Here $M$ denotes the Hardy-Littlewood maximal operator defined as
$Mf(x) = \sup\limits_{r > 0} \frac{1}{|B_r(x)|}\int_{B_r(x)}|f(y)|dy$
My work so far:
We have \begin{align*}|(\Phi_t \ast f)(x)| &= \left|\int_{\mathbb{R}^{d}}\Phi_t(y)f(x - y)dy\right| \\ &\leq \int_{\mathbb{R}^{d}} |\Phi_t(y)||f(x - y)|dy \end{align*} One thing from here that I can do is plit the integral into the region where $|y| > 1$ and $|y| \leq 1$ and then use (2) and (3) to get the following bound
$ |(\Phi_t \ast f)(x)| \leq (c_2t + c_1t^{-d})||f||_{L^1}. $
However I've now lost my dependence on $x$, which is a little troubling so I think this is not the way to go.
Another idea I had was to maybe aim for some kind of contradiction and suppose $Mf(x) < |(\Phi_t \ast f)(x)|$ for some $x$. However, this direction seems difficult as well. I would rather have a hint than a full solution.
Fix $x\in\mathbb R^d$ and $t>0$. Let $A_j=B(0,2^{j+1}t)\setminus B(0,2^jt)$ for $j\in\mathbb N$.
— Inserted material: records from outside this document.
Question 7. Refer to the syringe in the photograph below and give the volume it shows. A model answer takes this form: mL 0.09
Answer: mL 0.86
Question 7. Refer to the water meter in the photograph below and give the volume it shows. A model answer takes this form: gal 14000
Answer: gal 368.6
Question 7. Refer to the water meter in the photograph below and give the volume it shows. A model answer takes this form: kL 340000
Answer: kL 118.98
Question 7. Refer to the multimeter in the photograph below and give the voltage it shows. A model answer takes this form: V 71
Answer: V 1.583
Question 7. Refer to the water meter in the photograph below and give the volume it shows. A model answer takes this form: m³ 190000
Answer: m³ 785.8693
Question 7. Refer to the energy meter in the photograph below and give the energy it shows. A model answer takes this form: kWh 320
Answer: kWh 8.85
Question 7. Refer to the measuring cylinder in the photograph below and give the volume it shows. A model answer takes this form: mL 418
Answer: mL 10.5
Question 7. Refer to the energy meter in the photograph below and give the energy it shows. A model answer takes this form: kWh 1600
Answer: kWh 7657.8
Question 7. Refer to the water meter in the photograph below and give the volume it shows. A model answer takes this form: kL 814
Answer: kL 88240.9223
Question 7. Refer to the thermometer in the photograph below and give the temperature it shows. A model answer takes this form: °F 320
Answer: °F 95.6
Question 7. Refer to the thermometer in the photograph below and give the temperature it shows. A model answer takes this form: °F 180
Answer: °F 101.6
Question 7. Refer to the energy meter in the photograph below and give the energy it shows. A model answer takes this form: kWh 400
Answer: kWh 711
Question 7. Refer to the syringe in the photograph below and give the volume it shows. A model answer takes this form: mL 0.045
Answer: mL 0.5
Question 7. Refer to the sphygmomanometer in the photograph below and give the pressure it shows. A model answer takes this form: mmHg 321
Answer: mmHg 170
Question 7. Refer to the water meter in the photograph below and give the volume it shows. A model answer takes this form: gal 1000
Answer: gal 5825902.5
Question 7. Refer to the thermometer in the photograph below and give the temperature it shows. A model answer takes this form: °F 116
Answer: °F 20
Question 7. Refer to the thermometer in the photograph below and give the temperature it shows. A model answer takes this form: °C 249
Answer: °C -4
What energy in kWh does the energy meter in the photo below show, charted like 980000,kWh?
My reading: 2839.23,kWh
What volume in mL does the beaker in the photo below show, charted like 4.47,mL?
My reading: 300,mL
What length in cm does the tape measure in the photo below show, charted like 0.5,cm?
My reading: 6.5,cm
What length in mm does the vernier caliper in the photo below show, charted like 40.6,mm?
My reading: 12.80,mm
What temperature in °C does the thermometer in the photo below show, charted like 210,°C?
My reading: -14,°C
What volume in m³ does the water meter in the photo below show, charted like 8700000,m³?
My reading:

Note first that $$\int_{B(0,t)}|\Phi_t(y)||f(x-y)|\,dy\leq\int_{B(0,t)}c_1t^{-d}|f(x-y)|\,dy\leq c_1|B_1|Mf(x),$$ where $|B_1|$ is the volume of the unit ball in $\mathbb R^n$. Also, for any $j\in\mathbb N$, if $y\in A_j$ then $|y|>2^jt$, therefore $$|\Phi_t(y)|\leq\frac{c_2t}{|y|^{d+1}}\leq\frac{c_2}{2^{j(d+1)}t^d},$$ which implies that \begin{align*}\int_{A_j}|\Phi_t(y)||f(x-y)|\,dy&\leq\frac{c_2}{2^{j(d+1)}t^d}\int_{A_j}|f(x-y)|\,dy\leq \frac{c_2}{2^{j(d+1)}t^d}\int_{B(0,2^{j+1}t)}|f(x-y)|\,dy\\&\leq\frac{c_2}{2^{j(d+1)}t^d}|B(0,2^{j+1}t)|Mf(x)\leq c_22^{d-j}|B_1|Mf(x).\end{align*} Then, \begin{align*}|(\Phi_t*f)(x)|&\leq\int_{\mathbb R^d}|\Phi_t(y)||f(x-y)|\,dy\\ &\leq\int_{B(0,t)}|\Phi_t(y)||f(x-y)|\,dy+\sum_{j=0}^{\infty}\int_{A_j}|\Phi_t(y)||f(x-y)|\,dy\\&\leq c_1|B_1|Mf(x)+c_22^d|B_1|Mf(x)\cdot\sum_{j=0}^{\infty}2^{-j},\end{align*} so the inequality holds for $A=(c_1+c_22^{d+1})|B_1|$.